A generation from now, when we pick up our flex-tablets or digi-goggles or whatever and read about literature at the turn of the twenty-first century, there’s a decent chance we’ll see it referred to as the David Shields era. In his 2008 book, Reality Hunger, the novelist delivered a signature statement on exhausted “realist” fiction, overly manicured narratives, and the authenticity of “truthiness.” And he did it in audacious fashion, constructing the book out of borrowed scraps that he freely claimed as his own because, well, what was authorship anyway? Renata Adler, Jonathan Lethem, W. G. Sebald, and other metafictionists had tinkered with these notions, but Reality Hunger cannily compressed them, giving them a loose but coherent critical form.
Shields’s book captured the imagination of not just literary readers but a lot of people who distrusted the idea of “facts” — how many literary critic/small-press novelists score segments on Colbert? There was a flaw in Reality Hunger, though, suggested in its subtitle: It is “a manifesto,” which is the name you give a book when you’re angry enough about something to agitate about it at length but haven’t marshaled the evidence to back it up. To that end, Shields’s refreshing, bemusing, at times exasperating follow-up, How Literature Saved My Life, could have easily been titled Reality Hunger: A Defense. He’s clearly heartened by the enthusiasm for his ideas, and here he’s eager to show how they play out without sacrificing the digression, self-awareness, and immediacy he privileges in the first place.
What does Shields want out of literature, exactly? “I want to feel as if, to the degree anyone can know anyone else, I know someone — I’ve gotten to this other person.” “I want the writer to be trying hard to figure something out.” “I want work that, possessing as thin a membrane as possible between life and art, foregrounds the question of how the writer solves being alive.” In a word, candor — art without artifice.

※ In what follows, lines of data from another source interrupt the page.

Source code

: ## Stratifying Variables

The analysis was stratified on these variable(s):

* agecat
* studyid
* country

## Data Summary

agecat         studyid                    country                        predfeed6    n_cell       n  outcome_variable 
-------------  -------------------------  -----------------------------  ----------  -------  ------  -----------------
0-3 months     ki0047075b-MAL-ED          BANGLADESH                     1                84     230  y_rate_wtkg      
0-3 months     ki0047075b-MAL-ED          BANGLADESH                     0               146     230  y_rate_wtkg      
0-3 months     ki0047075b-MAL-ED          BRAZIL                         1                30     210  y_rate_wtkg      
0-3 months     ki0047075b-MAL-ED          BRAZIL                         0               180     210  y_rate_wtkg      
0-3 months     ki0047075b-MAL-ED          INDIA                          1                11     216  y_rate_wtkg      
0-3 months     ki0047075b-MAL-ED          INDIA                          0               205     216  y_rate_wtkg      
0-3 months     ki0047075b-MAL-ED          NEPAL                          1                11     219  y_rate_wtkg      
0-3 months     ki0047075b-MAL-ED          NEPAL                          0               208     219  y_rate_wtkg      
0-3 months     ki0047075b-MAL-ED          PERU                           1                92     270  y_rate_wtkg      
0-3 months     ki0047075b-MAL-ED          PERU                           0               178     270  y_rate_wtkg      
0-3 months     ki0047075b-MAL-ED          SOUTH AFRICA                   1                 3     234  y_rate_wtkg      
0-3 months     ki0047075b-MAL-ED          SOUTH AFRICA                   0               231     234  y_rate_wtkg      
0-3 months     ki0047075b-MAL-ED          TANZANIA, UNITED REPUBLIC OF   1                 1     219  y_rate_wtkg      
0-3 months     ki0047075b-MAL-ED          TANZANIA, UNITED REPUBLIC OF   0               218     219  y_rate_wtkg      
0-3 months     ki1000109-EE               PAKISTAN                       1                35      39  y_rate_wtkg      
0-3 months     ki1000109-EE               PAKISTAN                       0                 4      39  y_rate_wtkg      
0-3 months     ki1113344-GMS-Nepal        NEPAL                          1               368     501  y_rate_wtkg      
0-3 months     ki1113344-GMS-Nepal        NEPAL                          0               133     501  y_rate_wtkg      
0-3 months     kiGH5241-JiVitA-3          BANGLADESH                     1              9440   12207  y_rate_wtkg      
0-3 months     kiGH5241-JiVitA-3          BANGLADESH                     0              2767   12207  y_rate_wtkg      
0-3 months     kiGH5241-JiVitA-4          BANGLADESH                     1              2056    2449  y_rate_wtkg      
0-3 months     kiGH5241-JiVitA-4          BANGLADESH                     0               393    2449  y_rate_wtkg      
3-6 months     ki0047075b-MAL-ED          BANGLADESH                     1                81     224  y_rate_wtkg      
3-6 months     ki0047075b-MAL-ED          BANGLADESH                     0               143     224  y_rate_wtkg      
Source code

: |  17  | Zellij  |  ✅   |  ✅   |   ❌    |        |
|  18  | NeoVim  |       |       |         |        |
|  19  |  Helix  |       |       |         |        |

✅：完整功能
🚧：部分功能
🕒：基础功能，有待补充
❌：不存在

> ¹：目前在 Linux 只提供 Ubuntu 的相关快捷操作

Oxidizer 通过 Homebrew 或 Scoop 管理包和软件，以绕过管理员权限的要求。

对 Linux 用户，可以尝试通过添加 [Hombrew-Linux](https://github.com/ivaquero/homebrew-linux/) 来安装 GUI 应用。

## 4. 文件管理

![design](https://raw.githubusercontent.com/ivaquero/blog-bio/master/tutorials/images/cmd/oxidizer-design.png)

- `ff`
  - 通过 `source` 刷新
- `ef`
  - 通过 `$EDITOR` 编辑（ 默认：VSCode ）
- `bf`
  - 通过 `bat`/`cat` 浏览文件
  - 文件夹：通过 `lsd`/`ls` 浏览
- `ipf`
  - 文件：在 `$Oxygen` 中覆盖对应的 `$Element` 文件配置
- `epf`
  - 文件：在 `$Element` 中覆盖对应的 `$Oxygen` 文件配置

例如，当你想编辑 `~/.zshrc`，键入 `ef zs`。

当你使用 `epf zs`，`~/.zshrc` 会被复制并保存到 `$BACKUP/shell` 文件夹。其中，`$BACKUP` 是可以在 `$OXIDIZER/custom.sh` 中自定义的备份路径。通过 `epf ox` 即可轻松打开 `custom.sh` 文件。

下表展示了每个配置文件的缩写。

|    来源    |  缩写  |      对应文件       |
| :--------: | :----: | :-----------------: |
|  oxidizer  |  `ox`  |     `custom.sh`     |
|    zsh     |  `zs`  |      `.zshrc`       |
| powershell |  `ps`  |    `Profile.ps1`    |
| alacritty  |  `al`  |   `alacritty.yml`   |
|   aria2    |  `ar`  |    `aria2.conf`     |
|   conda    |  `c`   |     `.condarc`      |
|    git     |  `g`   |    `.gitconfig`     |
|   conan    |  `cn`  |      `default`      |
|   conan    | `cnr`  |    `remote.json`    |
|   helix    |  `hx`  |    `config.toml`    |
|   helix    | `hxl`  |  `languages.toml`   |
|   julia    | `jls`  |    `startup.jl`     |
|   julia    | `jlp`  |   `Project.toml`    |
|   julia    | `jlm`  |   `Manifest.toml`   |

You’ll note the lack of fist-pounding in those sentences: As agitators go, Shields is so genial and passionate — his frustration with what he’s called the “furniture” that clutters the conventional novel runs bone deep — that it’s easy to want to meet him halfway. With this book, as with Reality Hunger, you come away wondering why so many novelists busy themselves building their scrims of metaphor, walls of plot, barricades of style.
Better, Shields has some recommendations. Tucked in the center of How Literature Saved My Life is list of fifty-five works that have inspired him, topped (alphabetically and otherwise), by Adler, whose 1976 novel, Speedboat, so exemplifies the cracked storylines and integration of the personal that he’s read it two dozen times and copied it out twice. (His actions on behalf of Speedboat are timely: The novel, along with Adler’s follow-up, Pitch Dark, will be reissued by New York Review Books in March.) Beyond Adler, there are classics of digression (Moby-Dick), books that rip the masks off fiction writers (John Cheever’s Journals), essayists-as-confessors (Geoff Dyer, Terry Castle), and novels that blur the line between fiction and autobiography (Ben Lerner’s Leaving the Atocha Station).
But How Literature Saved My Life isn’t exclusively a casebook of next-generation authorship; it is also a book that strives to be in itself the kind of literature it argues for. Shields details his twentysomething lusts, his stutter, his marriage, and his odd reading habits (he’ll sometimes read a book backward), all woven around a sadness that he hopes literature can yank him out of but so rarely does. These confessions often have an urgency that reflect his passion for the personal and affirm that his search for it is more than a hobby. “Am I missing the narrative gene?” he asks, frustrated with himself. But as with any old-fashioned memoirist, the line between openness and self-martyring can get a little shaky. “Some people seemed to think I was the Antichrist because I didn’t genuflect at the twin altars of the novel and intellectual property (there’s an oxymoron if ever there was one),” he writes, and he consistently displays an impatience with art that lacks a “visible string to the world.” It’s revealing that many of the novels he celebrates, from Speedboat to Atocha Station to Amy Fusselman’s The Pharmacist’s Mate, barely crack 200 pages.
What Shields has been lobbying for is a sex-on-the-first-date abandon in literature — writing that’s intimate, a little emotionally arrogant, and in a hurry. But in that sense, How Literature Saved My Life sometimes feels less like an argument for the future of literature than a defense of a literature of a particular type: The stories Shields admires most are the cris de coeur about how often storytelling falls short. That can be an entertaining, illuminating ride to go on, but it’s just one ride. “I love that feeling of being caught between floors of a difficult-to-define department store,” Shields writes. But that’s a troublesome metaphor for literature: If you’re stuck between floors, don’t you eventually want out?